Purtscher’s retinopathy is a posterior segment condition which is most often a consequence of head, neck or thoracic injury. It is a rare disease that can also be seen in patients who suffer from systemic disorders such as acute pancreatitis, which commonly occurs when there is blocked outflow of pancreatic secretions alcohol poisoning. The complement system, activated during episodes of acute pancreatitis, may lead to embolization of clumped granulocytes, which can travel to the retinal circulation and potentially produce the Purtscher flecken classically seen with Purtscher’s retinopathy.
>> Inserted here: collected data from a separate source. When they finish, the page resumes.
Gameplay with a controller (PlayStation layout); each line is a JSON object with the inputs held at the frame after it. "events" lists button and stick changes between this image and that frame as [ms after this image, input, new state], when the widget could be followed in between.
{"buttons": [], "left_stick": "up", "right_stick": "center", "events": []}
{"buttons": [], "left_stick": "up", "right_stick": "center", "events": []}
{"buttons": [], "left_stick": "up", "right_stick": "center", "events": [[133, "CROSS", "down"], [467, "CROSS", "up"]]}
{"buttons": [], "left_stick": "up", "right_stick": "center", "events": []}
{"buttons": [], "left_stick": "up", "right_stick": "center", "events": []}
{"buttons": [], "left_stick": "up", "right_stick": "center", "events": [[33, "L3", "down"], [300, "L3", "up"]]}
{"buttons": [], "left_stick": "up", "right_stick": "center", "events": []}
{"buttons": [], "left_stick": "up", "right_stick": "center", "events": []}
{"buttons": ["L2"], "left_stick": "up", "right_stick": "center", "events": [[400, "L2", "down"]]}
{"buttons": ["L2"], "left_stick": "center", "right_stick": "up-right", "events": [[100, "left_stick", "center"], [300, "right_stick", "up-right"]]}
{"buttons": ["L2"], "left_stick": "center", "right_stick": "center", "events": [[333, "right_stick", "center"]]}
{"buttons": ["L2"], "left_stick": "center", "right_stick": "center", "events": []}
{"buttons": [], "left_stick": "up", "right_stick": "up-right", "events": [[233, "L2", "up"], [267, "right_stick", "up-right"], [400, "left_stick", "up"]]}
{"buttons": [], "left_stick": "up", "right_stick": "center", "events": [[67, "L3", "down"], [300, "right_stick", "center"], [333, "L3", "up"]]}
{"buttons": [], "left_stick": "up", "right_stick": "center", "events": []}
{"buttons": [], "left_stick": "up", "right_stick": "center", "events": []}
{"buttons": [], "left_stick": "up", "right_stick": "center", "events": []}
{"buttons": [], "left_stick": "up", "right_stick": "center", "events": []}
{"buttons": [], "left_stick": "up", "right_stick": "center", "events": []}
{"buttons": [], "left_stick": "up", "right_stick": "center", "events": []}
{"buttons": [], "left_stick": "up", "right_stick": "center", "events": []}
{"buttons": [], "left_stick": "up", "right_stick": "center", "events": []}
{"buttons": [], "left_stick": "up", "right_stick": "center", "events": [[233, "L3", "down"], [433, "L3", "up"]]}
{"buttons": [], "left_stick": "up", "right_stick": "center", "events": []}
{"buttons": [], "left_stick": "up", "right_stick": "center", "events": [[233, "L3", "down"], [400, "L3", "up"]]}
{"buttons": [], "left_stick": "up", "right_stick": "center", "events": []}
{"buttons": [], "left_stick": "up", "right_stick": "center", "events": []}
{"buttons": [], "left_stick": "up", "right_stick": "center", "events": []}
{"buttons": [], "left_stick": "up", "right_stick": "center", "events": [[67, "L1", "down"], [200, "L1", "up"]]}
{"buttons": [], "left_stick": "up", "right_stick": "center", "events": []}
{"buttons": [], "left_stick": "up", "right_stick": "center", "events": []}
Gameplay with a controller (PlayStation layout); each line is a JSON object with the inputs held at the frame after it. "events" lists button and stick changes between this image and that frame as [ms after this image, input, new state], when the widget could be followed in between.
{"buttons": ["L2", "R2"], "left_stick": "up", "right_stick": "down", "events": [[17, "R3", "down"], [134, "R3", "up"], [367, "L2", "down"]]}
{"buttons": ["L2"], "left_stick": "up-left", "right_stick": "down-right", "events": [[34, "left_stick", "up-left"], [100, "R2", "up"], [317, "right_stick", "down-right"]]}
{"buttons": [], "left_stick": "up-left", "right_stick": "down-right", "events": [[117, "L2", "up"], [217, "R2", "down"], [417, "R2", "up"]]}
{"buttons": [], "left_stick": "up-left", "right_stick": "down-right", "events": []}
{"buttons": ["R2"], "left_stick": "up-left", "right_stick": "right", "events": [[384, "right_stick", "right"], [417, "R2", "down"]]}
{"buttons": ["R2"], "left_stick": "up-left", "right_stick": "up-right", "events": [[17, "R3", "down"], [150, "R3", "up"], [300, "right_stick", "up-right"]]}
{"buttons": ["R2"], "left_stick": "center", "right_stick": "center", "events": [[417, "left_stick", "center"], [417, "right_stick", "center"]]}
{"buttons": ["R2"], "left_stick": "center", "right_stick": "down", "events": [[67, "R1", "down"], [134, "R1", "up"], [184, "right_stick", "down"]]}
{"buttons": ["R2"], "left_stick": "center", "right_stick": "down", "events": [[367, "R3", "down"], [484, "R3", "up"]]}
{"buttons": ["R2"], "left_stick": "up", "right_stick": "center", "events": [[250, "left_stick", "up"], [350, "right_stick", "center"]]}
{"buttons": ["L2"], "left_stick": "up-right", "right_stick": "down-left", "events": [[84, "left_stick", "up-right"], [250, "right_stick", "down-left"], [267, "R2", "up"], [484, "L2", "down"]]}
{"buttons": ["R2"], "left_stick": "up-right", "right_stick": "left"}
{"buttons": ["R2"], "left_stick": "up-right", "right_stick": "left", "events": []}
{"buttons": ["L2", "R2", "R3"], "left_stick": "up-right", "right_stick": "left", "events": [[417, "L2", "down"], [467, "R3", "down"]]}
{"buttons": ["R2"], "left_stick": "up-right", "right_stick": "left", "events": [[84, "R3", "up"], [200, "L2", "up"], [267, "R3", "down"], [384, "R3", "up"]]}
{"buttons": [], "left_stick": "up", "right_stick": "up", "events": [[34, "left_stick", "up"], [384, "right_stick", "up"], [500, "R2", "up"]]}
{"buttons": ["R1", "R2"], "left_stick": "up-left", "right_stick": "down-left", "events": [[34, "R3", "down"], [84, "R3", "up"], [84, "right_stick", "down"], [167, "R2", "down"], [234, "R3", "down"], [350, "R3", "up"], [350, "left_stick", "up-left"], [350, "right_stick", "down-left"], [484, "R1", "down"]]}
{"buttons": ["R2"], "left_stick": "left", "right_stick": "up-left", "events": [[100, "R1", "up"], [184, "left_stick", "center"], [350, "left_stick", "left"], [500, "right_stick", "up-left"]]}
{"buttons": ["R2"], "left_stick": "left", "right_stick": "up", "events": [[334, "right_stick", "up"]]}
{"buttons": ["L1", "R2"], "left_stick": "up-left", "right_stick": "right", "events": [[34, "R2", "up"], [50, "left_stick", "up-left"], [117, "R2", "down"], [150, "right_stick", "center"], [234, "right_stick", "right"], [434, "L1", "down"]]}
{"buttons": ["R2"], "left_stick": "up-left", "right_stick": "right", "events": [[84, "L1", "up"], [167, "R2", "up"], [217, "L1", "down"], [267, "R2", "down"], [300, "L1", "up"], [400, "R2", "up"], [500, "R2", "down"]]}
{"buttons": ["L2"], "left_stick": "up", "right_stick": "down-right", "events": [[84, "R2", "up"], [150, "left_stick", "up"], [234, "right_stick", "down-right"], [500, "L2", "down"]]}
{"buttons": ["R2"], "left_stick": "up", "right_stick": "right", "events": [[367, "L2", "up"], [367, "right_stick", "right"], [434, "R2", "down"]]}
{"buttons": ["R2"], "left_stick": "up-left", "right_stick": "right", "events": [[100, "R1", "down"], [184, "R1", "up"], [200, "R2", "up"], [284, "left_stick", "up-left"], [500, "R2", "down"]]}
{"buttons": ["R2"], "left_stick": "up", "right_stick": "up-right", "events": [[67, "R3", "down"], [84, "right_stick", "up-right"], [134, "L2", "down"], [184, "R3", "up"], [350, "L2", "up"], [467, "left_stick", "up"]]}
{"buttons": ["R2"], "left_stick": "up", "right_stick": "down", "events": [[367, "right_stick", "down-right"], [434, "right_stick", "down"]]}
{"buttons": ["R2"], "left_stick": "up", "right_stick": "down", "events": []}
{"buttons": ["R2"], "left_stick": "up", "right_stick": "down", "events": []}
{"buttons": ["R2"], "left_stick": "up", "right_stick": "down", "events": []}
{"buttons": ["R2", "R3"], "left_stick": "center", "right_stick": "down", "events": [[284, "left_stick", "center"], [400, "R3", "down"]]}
These typically bilateral and polygonal patches of retinal whitening are often associated with significant retinal hemorrhaging. Hemorrhages predominantly are flameshaped, dot, or blot, but can also be pre-retinal as well. Other possible clinical findings include venous dilation, arteriole attenuation, and optic disk swelling. The retinopathy typically resolves within 1-3 months regardless of etiology and treatment. Possible persistent ocular sequelae include optic disk pallor, retinal pigment epithelium changes, and/or attenuation of arteries. Decreased bilateral visual acuity, ranging from mild loss to hand movement, can be accompanied by central, paracentral, or arcuate pattern visual field loss.